Raphael Douady has seen a lot of young quants. Currently a research professor in Paris (at University of Paris I: Panthéon-Sorbonne), he previously spent four years as a professor of quantitative finance at Stony Brook University in New York and as a visiting professor at New York University. He's worked in quantitative finance on both sides of the Atlantic, and after a career spanning nearly three decades, he's reached a notable conclusion: the mathematicians coming out of France are of a far higher standard than almost all their international counterparts.
"The general level of education and mathematics in France is extremely high," says Douady. "Stony Brook is one of the best universities in the U.S. and yet I was teaching my students there notions that you will learn in high school in France. The only place I have seen the same level of mathematical education is in Russia."
We already remarked upon the prevalence of Russian quants in banking when war broke out in Ukraine earlier this year. Douady confirms that when you look at the population of quants on Wall Street, 33% tend to come from America, 33% from France, 15% from Russia and the remainder from places like China. The UK has a "few good universities" in the form of Oxford, Cambridge, Imperial and Warwick, says Douady, but the general standard of mathematical education in Great Britain is simply not the same.

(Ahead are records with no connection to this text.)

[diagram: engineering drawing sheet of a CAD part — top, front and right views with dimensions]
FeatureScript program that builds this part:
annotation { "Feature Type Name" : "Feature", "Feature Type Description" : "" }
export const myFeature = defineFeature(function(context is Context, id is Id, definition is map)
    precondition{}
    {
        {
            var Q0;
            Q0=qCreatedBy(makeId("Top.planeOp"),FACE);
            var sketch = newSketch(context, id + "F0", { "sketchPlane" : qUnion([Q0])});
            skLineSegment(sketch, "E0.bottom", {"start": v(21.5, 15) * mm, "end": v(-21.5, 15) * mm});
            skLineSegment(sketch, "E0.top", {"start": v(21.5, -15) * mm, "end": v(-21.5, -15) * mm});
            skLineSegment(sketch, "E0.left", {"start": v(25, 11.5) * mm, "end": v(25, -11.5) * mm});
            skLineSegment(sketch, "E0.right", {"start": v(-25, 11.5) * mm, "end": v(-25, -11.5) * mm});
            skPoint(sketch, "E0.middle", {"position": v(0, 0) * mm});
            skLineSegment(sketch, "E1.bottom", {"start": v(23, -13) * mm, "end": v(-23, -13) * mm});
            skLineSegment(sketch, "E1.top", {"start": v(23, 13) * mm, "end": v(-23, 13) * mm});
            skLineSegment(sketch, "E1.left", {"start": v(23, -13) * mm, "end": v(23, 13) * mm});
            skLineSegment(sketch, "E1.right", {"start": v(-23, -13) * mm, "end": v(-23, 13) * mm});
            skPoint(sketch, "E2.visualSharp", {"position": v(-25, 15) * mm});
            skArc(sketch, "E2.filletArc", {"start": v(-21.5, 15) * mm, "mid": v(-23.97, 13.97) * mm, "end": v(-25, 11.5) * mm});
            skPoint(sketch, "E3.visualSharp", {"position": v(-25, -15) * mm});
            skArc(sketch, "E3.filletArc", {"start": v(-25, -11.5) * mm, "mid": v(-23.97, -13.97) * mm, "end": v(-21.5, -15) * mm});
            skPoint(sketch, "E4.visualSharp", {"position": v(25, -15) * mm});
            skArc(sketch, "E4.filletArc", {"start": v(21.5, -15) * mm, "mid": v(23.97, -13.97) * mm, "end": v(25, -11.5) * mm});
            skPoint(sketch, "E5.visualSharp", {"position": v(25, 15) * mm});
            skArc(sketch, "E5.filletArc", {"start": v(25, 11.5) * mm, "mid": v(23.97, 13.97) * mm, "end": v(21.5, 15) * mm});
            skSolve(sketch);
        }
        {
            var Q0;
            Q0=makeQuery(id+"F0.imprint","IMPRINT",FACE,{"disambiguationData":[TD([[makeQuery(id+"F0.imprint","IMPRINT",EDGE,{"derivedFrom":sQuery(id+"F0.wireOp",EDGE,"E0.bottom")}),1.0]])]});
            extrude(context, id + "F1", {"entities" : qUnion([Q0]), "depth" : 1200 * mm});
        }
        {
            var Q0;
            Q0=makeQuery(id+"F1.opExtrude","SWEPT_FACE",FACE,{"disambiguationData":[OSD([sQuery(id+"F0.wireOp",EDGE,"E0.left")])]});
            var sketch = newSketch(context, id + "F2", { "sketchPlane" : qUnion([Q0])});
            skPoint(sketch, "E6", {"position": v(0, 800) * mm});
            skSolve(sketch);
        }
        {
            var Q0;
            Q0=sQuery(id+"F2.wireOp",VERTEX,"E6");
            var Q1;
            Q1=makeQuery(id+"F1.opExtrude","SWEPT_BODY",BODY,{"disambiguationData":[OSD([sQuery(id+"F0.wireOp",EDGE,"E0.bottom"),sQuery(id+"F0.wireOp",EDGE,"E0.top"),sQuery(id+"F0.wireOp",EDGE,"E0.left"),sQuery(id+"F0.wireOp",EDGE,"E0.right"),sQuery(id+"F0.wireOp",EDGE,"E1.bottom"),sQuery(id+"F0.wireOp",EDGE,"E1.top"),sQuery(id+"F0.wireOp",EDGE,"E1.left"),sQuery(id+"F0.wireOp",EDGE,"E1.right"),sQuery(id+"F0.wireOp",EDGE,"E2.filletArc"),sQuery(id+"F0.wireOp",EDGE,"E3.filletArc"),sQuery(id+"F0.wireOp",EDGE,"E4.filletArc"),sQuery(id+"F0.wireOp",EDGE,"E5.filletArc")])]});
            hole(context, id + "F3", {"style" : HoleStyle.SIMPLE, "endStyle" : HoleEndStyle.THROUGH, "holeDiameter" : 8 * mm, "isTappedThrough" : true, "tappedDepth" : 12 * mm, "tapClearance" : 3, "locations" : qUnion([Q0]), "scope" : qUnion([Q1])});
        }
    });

While the standard of overall mathematics in France is superior, Douady says there's one area in which France falls behind: statistics, and by implication data science. "France sees statistics as a branch of mathematics, when in fact it is a science in the same way that physics is a science that uses mathematics to work," says Douady. "There is a strong interaction between math and physics, but physics is not a branch of math."
French quants' weakness at statistics matters, but not that much. French mathematicians have such a broader grounding in math that they can adapt very fast, says Douady: "When you start looking at things like machine learning, the French kids who have learned high level functional analysis and geometry can pick it up at a speed that no American can copy."
Douady himself specializes in machine learning and data science. Working with his PhD student, Thomas Barrau (currently a quant researcher at Axa IM in Hong Kong), he's just released a book on Artificial Intelligence for Financial Markets which proposes a new AI technique based upon multiple non-linear univariate models instead of traditional multivariate regressions. Known as Polymodels, Douady says the technique is particularly suited to highly uncertain markets: in a traditional approach, quants would look for correlations between their investments or portfolio with a limited number of risk factors (typically five to 10). Under the Polymodel approach, they're able to take anything from 100 to 1,000 such factors into account: the system generates multiple models, which can be referenced according to the situation. A machine learning layer helps identify the most relevant signal.
Douady has been refining this approach for years. In the early 2000s, he says he was asked by a hedge fund asset allocator to find a way of predicting fund risk from historic returns. He attended various meetings with the French guy who was "a pioneer in the hedge fund industry" and noticed that most of his time was spent discussing one-off events. "He spent five minutes talking about Sharpe Ratios and volatility correlation, and 55 minutes talking about what happened on a specific date when peers lost money. - Which investments did the fund liquidate first etc.?" Douady says classical risk models were too restricted to encompass the necessary breadth of information.
He says current markets are at a "critical moment' for quantitative risk managers, but that the quant risk profession is always wrought with contradictions: "Even if I am telling you there's a 25% risk of a market crash as big as 2008, there's still a 75% chance that this won't happen."
Quants in France and globally need to familiarize themselves with machine learning techniques, says Douady: "Machine learning is invading the entire space." Equally, whether you want to work on the sell-side (in a bank) or on the buy-side (in a fund), he says it will help to understand the kinds of complex mathematical techniques like differential equations, differential geometry, algorithms, control theory, and harmonic analysis that French quants have such a good grounding in.
Hedge funds are increasingly using quants to optimize trade execution and simply make markets, he claims: "The big hedge funds have two main functions: one is to find the right bet to make money in the markets, the other is simply to create liquidity and to be a market maker. They will never tell you the details, but I can tell you absolutely that they are market making too."